The need for uninterrupted electricity supply is growing at a strong pace due to rising urbanization and industrialization. As companies are expanding their network domestically and internationally, there is a high demand for T&D systems that can endure the enormous load of operations carried out in factories.
Governments across the world are offering financial support to upgrade the power transmission and distribution infrastructure to meet the energy demands. HVDC cables are suitable for manufacturing plants set up in far-off locations as they are efficient in transmitting large amounts of electricity at longer distances.
According to recent study by Global Market Insights Inc., The global HVDC cables market is expected to record USD 16 Billion revenue by 2030.
The cables are useful for transmission projects that use desynchronized networks.

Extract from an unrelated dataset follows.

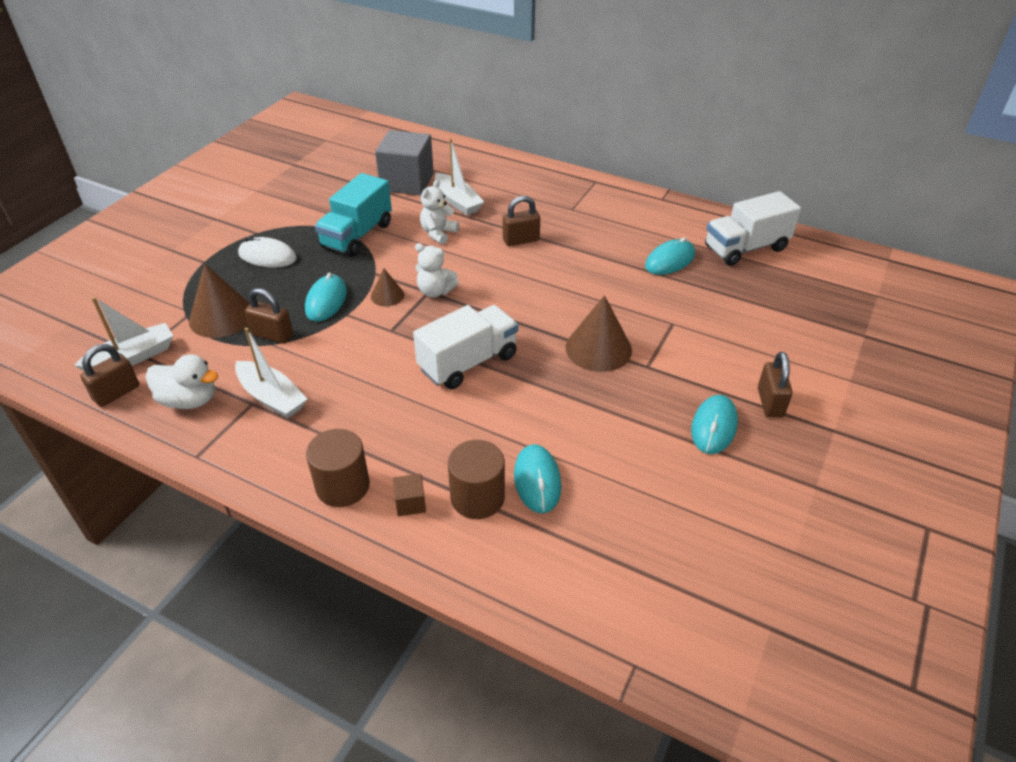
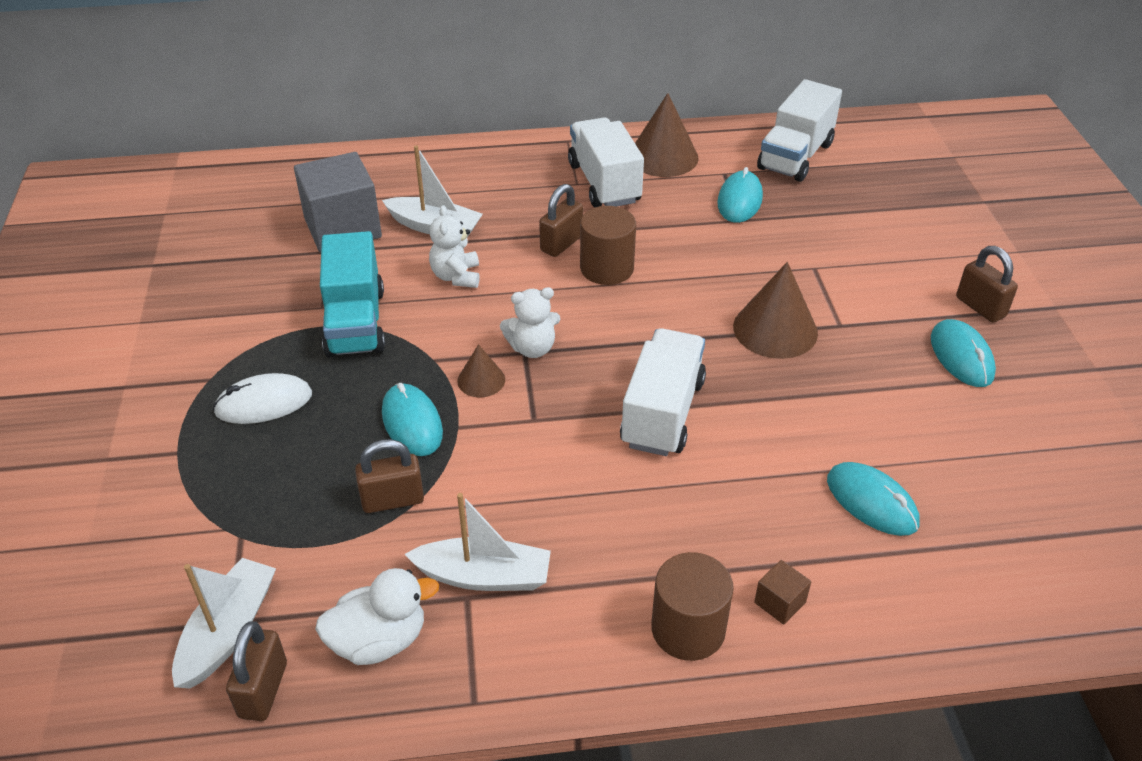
camera: 35 degrees left, 0 degrees up
(221, 316) = (293, 511): brown cone -> brown cone (663, 157)
(477, 497) = (837, 554): brown cylinder -> brown cylinder (607, 268)
(589, 215) = (604, 183): none -> white truck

Moreover, the dissipation loss is significantly lower as compared to the HVAC cables and also require lesser material because they use only one power line to transmit electricity. These features will boost global HVDC cables market value through 2022-2030.
HVDC cables used for underground installations:
The underground installation segment will capture a major share of global HVDC cables market by 2030 as the number of factories are increasing at a notable rate. It has accelerated the demand for electricity, thereby prompting organizations to install underground electric cables.
HVDC underground cables can greatly reduce transmission losses and safely transport large quantities of electricity over longer distances. This type of cable installation can save a lot of money and time for businesses as few cables are required. Advantages, such as high reliability in power supply, reduced electromagnetic fields which avoid health issues, and resistance to extreme weather conditions will amplify the demand for underground installation of HVDC cables.
UHVDC cables gain traction among end-users:
Ultra-high voltage DC cables industry share is predicted to surpass USD 8 billion by 2030. These cables can transmit power higher than 600 kV to longer distances as compared to the high voltage ones. Just like the high voltage cables, UHVDCs can play an important role in reducing the transmission or dissipation losses, which can help companies save money on their electricity bills.
Governments are adopting UHVDC technology as part of their transition towards green energy. For instance, China has confirmed that it will keep investing in expanding its domestic grid infrastructure, with a notable share towards ultra-high voltage transmission lines. The country aims to reinforce electricity stability to boost green power consumption using more reliable T&D networks.
Role of HVDC cables in cross-border connections:
Cross-border connections will capture a sizeable share of HVDC cables industry by 2030 as the concept of cross-border electricity trade is gradually picking pace. Several countries are gaining
awareness about the benefits of cross-border electric connections for their power infrastructure.
Cross-border power trade can support a nation’s goals, such as enhancing the resilience of the grid infrastructure and amplifying the reach or access of electrical networks to remote places.
The different projects undertaken by European governments to improve the quality and quantity of electricity transmission will have a positive impact on the adoption of HVDC cables to enable cross-border power connections.
Global HVDC cables industry outlook will be favored by the rising demand for a continuous supply of electricity and the introduction of favorable government initiatives to boost the overall power grid infrastructure. Eminent companies, such as Prysmian Group, NKT, Nexans, Mitsubishi Electric Corporation, Hitachi, Siemens AG, General Electric, and Toshiba Corporation, among several others, are the top producers of high, extra-high, and ultra-high HVDC cables. These products are being used in overhead, underground, and submarine installations and have robust applications in intra-regional and cross border deployments.